The potential buyers list has dwindled. Since 2009, Dell has bought Force 10 and Cisco has hobbled itself with consumer IT products like Flip, that diverted its energies from its core networking business and caused divestments and retrenchment. Juniper is looking stronger though, and Arista has carved out a low-latency switch networking business.

Brocade's problem is that it is two years on and Fibre Channel, its bread and butter legacy business, is not exciting but stable. Its Ethernet business is a small section in a vast market that has lots of competition. Where is the growth going to come from? It's has a nicely developed cloud strategy but so have other, much larger companies and, to be harsh, Brocade's cloud strategy is not that different from any other good supplier's: competent for sure but not industry-leading.

Its recent earnings history has not been stellar, with lower than hoped-for third quarter profits of just $1.9m reported in August.

AP's inquiries about whether or not the company will put itself up for sale have not been responded to. El Reg put the same question to Brocade's Stuart Marks, EMEA PR and analyst relations manager. He said: "We do not comment on speculation or rumour."

The usual suspects

So, against that background, we put our thinking caps on and thought of the usual suspects: Oracle, HP maybe to bulk up ProCurve, Cisco to take out a competitor, Broadcom to widen its business. Hitachi Data Systems to get into the networking business faster than by relying on Japanese parent Hitachi's networking gear, EMC to – no, forget that one, it's left field.

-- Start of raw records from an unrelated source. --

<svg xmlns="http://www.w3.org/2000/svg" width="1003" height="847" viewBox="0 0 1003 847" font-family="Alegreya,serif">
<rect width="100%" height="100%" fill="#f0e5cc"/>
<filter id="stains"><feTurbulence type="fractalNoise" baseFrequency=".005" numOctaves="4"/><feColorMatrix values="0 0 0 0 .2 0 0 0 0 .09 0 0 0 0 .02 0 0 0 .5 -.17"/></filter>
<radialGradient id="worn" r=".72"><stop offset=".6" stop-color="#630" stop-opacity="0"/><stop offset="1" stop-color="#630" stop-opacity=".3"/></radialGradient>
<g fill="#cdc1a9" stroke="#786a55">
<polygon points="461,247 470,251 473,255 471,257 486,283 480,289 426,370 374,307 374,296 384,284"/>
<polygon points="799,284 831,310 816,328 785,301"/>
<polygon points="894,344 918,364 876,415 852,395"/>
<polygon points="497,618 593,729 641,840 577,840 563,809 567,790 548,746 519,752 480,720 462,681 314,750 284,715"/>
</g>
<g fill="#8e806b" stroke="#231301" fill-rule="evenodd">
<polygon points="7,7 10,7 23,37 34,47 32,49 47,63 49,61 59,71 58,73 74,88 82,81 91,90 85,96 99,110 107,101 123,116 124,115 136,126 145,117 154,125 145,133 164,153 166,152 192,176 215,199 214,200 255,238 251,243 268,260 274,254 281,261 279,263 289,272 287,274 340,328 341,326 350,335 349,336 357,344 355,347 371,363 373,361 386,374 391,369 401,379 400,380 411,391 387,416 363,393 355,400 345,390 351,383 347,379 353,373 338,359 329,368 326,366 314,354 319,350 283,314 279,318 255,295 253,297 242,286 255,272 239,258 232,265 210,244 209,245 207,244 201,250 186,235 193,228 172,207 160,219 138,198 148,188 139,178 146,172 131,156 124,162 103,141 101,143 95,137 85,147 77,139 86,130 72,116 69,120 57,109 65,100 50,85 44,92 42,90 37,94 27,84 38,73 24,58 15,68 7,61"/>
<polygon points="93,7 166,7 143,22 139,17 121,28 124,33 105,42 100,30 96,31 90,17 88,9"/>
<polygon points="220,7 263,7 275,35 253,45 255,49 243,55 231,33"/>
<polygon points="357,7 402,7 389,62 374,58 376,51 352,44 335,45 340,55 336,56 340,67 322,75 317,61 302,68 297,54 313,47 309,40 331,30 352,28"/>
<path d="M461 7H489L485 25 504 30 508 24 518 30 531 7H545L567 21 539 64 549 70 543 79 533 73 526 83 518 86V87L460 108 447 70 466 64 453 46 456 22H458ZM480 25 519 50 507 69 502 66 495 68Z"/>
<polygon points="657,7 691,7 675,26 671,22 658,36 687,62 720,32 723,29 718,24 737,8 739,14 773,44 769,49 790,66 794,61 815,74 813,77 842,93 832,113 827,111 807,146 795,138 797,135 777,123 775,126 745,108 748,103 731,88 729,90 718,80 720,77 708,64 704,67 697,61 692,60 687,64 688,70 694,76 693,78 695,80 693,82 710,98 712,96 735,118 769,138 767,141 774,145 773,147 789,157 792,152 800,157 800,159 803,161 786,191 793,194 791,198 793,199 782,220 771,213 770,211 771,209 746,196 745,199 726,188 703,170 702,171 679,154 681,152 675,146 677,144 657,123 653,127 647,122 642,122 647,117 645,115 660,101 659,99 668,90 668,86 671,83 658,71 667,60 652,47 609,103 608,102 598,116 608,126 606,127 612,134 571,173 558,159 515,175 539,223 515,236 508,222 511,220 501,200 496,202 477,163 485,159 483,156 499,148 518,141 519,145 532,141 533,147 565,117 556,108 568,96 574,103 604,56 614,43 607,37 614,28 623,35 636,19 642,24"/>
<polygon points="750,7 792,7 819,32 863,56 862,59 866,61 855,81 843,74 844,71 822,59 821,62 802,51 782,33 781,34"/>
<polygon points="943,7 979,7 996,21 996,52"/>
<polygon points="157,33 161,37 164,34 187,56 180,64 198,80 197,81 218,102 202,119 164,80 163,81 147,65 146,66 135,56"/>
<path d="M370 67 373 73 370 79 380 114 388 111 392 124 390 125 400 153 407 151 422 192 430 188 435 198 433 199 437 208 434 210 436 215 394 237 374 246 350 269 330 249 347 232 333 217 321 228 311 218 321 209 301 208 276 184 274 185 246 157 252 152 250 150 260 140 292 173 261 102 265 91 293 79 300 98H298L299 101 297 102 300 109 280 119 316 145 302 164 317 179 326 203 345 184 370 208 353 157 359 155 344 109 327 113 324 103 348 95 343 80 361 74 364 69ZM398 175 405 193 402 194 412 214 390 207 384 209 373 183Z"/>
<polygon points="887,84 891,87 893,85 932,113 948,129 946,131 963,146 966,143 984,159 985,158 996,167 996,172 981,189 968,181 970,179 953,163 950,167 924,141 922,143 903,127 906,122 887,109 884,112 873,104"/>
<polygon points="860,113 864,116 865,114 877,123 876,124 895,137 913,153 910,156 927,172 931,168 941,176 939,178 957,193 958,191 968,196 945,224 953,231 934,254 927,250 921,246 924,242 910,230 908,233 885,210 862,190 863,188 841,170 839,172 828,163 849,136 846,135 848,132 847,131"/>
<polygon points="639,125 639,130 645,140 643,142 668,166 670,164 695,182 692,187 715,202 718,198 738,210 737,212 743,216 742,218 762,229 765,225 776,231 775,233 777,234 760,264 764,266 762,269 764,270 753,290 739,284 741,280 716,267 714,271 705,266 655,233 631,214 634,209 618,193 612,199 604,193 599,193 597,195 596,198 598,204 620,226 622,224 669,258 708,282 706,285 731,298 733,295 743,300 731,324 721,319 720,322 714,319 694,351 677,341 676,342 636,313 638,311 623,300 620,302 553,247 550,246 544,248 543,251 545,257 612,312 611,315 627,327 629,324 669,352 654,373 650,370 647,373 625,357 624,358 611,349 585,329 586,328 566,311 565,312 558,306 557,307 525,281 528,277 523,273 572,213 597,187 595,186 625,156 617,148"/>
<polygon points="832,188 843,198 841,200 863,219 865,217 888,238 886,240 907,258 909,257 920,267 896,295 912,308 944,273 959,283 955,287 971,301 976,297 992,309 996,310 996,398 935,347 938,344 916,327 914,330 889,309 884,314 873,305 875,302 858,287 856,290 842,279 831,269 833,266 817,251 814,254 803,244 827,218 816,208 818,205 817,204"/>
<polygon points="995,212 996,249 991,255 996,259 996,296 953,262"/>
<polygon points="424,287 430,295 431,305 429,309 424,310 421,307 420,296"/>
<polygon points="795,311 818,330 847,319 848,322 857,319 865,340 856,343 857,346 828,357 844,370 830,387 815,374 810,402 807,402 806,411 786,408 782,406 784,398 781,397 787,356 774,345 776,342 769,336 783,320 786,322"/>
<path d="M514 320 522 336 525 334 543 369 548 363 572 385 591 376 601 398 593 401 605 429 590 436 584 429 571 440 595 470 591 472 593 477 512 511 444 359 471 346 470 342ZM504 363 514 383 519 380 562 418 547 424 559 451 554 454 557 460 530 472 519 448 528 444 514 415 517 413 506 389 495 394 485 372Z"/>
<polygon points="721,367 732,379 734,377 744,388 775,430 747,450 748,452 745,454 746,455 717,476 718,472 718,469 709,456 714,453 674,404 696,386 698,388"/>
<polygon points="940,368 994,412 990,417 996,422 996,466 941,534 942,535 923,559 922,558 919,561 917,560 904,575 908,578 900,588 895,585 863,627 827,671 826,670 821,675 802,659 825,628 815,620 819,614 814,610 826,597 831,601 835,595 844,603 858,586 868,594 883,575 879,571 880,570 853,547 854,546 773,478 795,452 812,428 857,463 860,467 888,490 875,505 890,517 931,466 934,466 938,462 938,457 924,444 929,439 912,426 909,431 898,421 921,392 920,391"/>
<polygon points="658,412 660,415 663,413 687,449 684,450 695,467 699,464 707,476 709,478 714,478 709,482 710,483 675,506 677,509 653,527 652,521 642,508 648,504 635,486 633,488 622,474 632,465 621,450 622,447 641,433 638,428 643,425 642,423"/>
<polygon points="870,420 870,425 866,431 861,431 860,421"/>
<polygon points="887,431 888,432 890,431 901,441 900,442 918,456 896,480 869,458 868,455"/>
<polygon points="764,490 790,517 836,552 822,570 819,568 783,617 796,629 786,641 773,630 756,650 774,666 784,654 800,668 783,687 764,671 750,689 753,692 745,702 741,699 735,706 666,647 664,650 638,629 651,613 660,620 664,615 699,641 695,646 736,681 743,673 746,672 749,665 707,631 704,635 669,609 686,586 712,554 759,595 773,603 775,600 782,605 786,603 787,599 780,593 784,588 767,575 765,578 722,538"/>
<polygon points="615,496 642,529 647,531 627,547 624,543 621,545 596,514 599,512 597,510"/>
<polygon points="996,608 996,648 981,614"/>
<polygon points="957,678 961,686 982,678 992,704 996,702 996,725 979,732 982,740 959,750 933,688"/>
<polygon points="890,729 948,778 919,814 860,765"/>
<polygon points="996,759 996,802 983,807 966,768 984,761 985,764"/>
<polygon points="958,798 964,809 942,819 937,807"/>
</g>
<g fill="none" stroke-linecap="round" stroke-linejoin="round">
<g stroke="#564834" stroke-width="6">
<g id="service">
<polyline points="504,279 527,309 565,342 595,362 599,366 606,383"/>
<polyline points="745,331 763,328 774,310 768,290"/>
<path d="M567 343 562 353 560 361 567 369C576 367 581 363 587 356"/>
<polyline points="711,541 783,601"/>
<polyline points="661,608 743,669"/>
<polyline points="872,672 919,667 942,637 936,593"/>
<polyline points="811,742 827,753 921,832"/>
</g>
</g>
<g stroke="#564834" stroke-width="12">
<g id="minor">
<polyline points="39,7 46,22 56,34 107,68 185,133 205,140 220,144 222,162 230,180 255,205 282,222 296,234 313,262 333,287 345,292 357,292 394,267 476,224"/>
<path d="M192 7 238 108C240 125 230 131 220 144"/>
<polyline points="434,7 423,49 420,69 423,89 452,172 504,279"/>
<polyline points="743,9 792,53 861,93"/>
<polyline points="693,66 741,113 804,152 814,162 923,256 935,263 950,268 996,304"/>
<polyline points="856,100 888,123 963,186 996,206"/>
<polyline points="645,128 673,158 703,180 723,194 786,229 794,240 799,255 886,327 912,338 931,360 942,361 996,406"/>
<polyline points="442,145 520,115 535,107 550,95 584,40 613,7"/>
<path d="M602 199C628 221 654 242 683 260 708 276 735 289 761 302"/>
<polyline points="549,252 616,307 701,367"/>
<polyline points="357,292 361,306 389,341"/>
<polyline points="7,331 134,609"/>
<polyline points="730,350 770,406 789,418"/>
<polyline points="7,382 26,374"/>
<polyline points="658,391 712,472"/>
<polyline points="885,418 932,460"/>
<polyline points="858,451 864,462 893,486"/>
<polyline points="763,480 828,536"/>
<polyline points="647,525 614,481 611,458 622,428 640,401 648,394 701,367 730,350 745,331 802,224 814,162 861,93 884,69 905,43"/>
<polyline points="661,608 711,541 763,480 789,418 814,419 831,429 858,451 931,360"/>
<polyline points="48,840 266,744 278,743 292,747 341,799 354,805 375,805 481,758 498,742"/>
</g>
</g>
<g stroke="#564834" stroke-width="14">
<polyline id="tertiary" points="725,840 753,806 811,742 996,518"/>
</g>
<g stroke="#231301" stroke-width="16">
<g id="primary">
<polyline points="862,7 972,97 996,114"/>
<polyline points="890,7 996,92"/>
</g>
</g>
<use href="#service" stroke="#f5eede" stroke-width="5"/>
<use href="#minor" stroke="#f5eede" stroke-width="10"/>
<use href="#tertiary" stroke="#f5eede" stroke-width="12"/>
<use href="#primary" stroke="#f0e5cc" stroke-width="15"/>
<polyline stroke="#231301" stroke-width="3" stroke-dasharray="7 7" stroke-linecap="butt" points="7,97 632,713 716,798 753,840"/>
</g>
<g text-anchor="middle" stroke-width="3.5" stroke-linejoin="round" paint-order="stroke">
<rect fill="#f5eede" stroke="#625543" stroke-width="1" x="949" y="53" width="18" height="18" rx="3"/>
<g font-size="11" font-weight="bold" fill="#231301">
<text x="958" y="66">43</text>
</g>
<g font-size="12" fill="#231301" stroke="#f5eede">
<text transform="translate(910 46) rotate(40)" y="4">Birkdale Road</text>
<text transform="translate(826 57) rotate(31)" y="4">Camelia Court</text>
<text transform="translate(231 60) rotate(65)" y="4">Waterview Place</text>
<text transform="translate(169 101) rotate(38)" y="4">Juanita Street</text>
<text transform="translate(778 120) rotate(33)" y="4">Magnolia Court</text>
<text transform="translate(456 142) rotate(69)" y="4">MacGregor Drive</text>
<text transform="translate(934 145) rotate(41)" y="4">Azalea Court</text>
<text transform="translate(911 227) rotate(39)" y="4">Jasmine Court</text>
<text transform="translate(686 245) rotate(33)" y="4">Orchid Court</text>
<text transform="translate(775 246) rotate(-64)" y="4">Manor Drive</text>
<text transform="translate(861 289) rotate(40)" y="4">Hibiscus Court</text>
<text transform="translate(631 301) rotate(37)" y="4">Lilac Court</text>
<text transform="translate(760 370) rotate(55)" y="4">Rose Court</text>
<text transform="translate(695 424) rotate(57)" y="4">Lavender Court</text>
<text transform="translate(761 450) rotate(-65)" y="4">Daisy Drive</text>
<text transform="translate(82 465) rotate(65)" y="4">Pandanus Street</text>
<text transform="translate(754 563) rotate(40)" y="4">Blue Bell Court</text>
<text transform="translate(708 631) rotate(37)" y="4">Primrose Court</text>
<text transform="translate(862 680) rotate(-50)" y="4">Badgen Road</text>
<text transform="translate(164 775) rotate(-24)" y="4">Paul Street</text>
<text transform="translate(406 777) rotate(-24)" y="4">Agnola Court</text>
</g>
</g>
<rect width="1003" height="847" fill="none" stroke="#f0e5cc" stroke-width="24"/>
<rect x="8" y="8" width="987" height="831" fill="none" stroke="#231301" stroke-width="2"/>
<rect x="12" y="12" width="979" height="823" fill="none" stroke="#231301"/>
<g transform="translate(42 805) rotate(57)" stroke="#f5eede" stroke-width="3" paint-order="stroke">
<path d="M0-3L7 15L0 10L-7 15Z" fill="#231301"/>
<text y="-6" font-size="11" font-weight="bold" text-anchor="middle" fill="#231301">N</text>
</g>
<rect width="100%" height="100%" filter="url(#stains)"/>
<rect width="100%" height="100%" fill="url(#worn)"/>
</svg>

In general, server companies that want to get into networking could think buying Brocade is worthwhile but IBM already has BNT, Dell Force 10, and HP ProCurve. Which other server company is left? Exactly: no one. The existing ones might think they could bulk up their existing networking offer by adding in Brocade but ... er ... where's the growth glamour in Brocade's offerings? Arista looks sexier from that point of view.

Also, could they be certain that they could keep Brocade's OEM business deals intact? They might find those deals collapse and Brocade's business deflates like a punctured balloon.

It's networking, stupid

So this logic leads us to think it looks like a networking company wanting to force consolidation and strengthen itself against Cisco is the likeliest buyer, if the people familiar with the matter that the WSJ has been talking to, that is, are not off their trolleys.

The last option is a private equity concern like Silver Lake. But what would it do with Brocade: separate the Fibre Channel and Ethernet business? Kill of FCoE? Sell it to someone else? It's not easy to see how a private equity form could restructure Brocade to turn it back into a high-growth business.

El Reg's take on this is that there are too many Ethernet networking suppliers, none of which are counterweights to Cisco, and none of which, except possibly Arista, have exceptional technology. Consolidation is needed. Brocade, if it is for sale, looks best suited to be a substantial filler in some other networking supplier's product sandwich.